[Text section]
▬▬▬▬▬▬▬▬▬▬
Thursday, May 3, 2012

Abstract for All

Group exhibitions are a challenge to evaluate and "Today's Visual Language: Southern Abstraction, A Fresh Look" at the Mobile Museum of Art is no exception. Thirty-seven artists are represented with two works each displayed in one large room. The space has been divided efficiently by temporary walls and the visitor can concentrate on looking at two artists at a time (four works).
 My visit started in front of two colorful paintings from Herb Jackson followed by two dark compositions from Donna Mintz and ended looking at two paintings from Larry Walker. As described in the Spring issue of Fine Lines, the quaterly magazine published by the museum, the goal of the exhibition is to give an overview of abstract artists in the Southeast since 1990 and due to the large number of artists represented, I will not be able to comment on each of them.
▬▬▬▬▬▬▬▬▬▬
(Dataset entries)
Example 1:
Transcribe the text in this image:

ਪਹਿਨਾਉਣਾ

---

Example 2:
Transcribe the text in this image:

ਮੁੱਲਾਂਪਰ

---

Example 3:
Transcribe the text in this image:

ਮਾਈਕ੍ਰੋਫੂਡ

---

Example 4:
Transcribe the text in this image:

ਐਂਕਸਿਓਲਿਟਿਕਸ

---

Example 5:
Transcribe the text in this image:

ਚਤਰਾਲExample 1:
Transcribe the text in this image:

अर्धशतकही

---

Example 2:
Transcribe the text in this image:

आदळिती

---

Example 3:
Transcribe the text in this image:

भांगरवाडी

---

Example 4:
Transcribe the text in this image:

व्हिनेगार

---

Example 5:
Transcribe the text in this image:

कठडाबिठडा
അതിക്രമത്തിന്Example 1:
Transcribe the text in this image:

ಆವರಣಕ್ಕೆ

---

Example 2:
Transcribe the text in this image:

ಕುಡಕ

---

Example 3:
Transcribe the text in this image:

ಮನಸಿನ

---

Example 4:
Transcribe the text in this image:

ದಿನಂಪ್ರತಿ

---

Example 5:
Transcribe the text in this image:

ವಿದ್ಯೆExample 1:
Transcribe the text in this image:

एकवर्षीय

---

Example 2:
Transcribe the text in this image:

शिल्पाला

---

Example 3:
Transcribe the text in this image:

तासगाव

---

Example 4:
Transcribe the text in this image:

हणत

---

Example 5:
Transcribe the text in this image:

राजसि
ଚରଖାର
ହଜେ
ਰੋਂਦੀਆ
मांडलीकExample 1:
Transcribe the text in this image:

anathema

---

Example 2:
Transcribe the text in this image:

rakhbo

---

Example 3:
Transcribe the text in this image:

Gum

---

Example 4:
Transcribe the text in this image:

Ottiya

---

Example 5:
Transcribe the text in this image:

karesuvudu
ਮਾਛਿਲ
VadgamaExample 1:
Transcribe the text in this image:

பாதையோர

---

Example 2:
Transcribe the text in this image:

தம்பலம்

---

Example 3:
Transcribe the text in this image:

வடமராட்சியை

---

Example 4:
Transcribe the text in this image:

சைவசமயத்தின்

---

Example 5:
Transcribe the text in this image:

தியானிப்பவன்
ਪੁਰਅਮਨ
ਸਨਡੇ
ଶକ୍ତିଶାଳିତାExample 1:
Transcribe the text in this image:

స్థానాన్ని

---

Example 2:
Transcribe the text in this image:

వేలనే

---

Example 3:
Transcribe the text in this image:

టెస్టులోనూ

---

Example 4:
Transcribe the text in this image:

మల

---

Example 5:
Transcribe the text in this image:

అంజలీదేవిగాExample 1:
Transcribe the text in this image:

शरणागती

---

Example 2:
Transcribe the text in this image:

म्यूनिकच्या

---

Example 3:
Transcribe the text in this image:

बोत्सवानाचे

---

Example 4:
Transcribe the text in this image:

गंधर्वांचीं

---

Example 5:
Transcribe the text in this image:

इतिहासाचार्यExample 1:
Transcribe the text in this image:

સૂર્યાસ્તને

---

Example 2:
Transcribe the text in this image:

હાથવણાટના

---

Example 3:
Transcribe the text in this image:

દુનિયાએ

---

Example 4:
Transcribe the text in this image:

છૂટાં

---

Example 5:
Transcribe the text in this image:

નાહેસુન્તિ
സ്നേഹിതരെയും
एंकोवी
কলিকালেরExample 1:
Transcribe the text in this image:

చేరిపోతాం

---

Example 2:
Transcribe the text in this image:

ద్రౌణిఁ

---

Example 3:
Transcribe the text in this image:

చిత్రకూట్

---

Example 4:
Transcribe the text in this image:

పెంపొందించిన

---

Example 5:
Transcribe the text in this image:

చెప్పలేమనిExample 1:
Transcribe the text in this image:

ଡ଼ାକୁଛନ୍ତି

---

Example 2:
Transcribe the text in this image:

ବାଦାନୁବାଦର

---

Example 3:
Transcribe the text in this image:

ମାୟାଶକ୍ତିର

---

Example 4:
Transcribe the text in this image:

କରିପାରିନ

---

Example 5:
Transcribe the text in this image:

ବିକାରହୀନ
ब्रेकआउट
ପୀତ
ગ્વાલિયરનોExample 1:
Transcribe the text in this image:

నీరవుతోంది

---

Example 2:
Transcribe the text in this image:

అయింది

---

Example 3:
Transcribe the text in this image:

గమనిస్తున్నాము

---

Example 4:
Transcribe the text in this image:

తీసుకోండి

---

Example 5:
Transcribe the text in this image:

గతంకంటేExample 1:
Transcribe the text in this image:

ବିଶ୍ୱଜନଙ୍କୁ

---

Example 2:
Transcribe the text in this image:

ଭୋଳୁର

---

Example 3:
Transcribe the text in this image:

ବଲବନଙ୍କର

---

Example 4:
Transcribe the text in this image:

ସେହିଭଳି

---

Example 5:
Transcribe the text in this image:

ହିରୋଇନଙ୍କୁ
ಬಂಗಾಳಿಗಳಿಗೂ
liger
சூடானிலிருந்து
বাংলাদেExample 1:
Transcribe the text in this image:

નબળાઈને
▬▬▬▬▬▬▬▬▬▬
[Objectives]
**A)** Answer these questions about the exhibition review:
(i) How many artists does the exhibition represent?
(ii) Whose two paintings did the visit end with?
(iii) In which issue of Fine Lines is the goal of the exhibition described?
**B)** Can you return the exhibition review's text from "Thursday, May 3, 2012" to "time (four works).", copied word for word?

[Solved tasks]
**A)**
(i) Thirty-seven.
(ii) Larry Walker's.
(iii) The Spring issue.

**B)**
Thursday, May 3, 2012

Abstract for All

Group exhibitions are a challenge to evaluate and "Today's Visual Language: Southern Abstraction, A Fresh Look" at the Mobile Museum of Art is no exception. Thirty-seven artists are represented with two works each displayed in one large room. The space has been divided efficiently by temporary walls and the visitor can concentrate on looking at two artists at a time (four works).